Ukrainians, Belarusians, Serbs and Croats say they will be isolated from family members, while owners of businesses that depend on cross-border traffic fret about the economic impact.

``Poland's entrance into the Schengen zone must not create new barriers for people of our countries,'' Ukrainian President Viktor Yushchenko, who won office on his support for integration with the EU, said at a Kiev press conference on Dec. 6.

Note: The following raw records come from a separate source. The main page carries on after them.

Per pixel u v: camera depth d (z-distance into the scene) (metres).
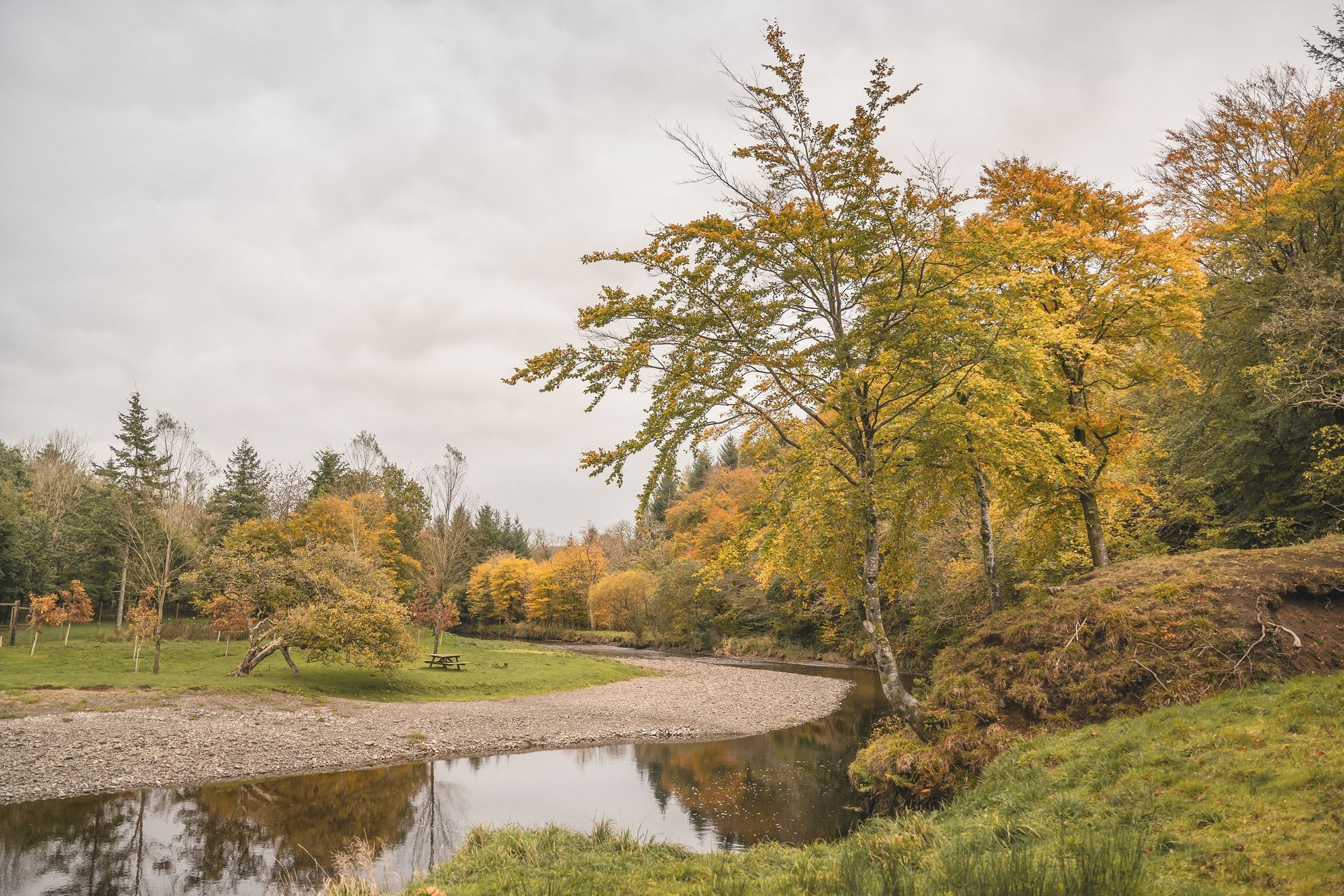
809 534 12.91
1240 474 20.44
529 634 78.31
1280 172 21.42
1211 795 7.81
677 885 7.97
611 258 11.45
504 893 7.88
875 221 11.47
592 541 93.00
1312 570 12.25
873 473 13.02
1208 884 6.06
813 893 6.95
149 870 12.01
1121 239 16.92
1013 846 7.29
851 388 11.57
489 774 18.67
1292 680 10.07
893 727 15.37
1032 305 13.27
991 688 13.70
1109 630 12.89
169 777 17.44
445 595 44.44
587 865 9.05
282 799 16.09
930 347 11.64
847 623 49.19
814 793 16.50
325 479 67.56
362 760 19.72
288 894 11.02
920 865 7.49
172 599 32.41
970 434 13.60
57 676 26.38
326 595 29.45
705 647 61.00
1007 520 24.27
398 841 13.46
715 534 60.72
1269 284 19.56
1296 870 5.99
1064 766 10.15
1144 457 20.31
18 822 14.27
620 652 60.72
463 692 31.27
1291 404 16.72
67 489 56.41
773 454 13.47
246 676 29.39
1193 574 13.34
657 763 19.95
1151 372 17.69
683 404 11.53
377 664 28.97
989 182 18.50
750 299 11.88
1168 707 10.84
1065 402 17.36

The Schengen zone, named for the wine-making town in Luxembourg where the agreement was signed in 1985, currently allows unhindered travel between 13 western EU countries plus the non-EU states of Norway and Iceland. The U.K. and Ireland, both EU members, have opted out of the program.

Road, Rail and Sea

The zone makes it easier for EU citizens to travel and spend freely. This month's expansion, the largest since Schengen was conceived, will allow free road, rail and sea travel between older EU nations and the ex-communist members -- Lithuania, Poland, the Czech Republic, Hungary, Slovakia, Estonia, Latvia and Slovenia -- plus Malta, all of which joined in 2004. Unfettered air travel begins at the end of March.

In most of the new Schengen nations, ``there are generations that went through decades without truly having the freedom to travel,'' said Friso Roscam Abbing, a spokesman for EU Justice Commissioner Franco Frattini. ``For them, this is an incredibly important issue.''

The Schengen system is designed to foil smugglers and human traffickers dealing in prostitution and forced labor.

To meet the standards, the EU's eastern members had to beef up security on the 6,398-kilometer land and sea frontier. Brussels contributed $1.5 billion, while individual governments added as much as $500 million.

Worth Paying

Florian Geyer, a research fellow at the Centre for European Policy Studies in Brussels, said the enhanced security is a price worth paying for freedom inside the zone. ``This is a negative outcome, but otherwise, I think it would not be politically possible to achieve the free-area zone,'' he said.

Cyprus, which also became an EU member three years ago, is working to join Schengen in 2009 along with non-EU-member Switzerland. Romania and Bulgaria may be accepted in 2011, Roscam Abbing said.

Meanwhile, residents outside the Schengen line will face longer border lines and other impediments. Ukrainians, for instance, will face a tourist entry visa fee of as much as 35 euros ($51), if they can get one at all.

Oksana Doroshenko, a 35-year-old Kiev schoolteacher, said she was forced to drop plans recently to visit Krakow after the Polish consulate refused to give her and a friend tourist visas, without saying why.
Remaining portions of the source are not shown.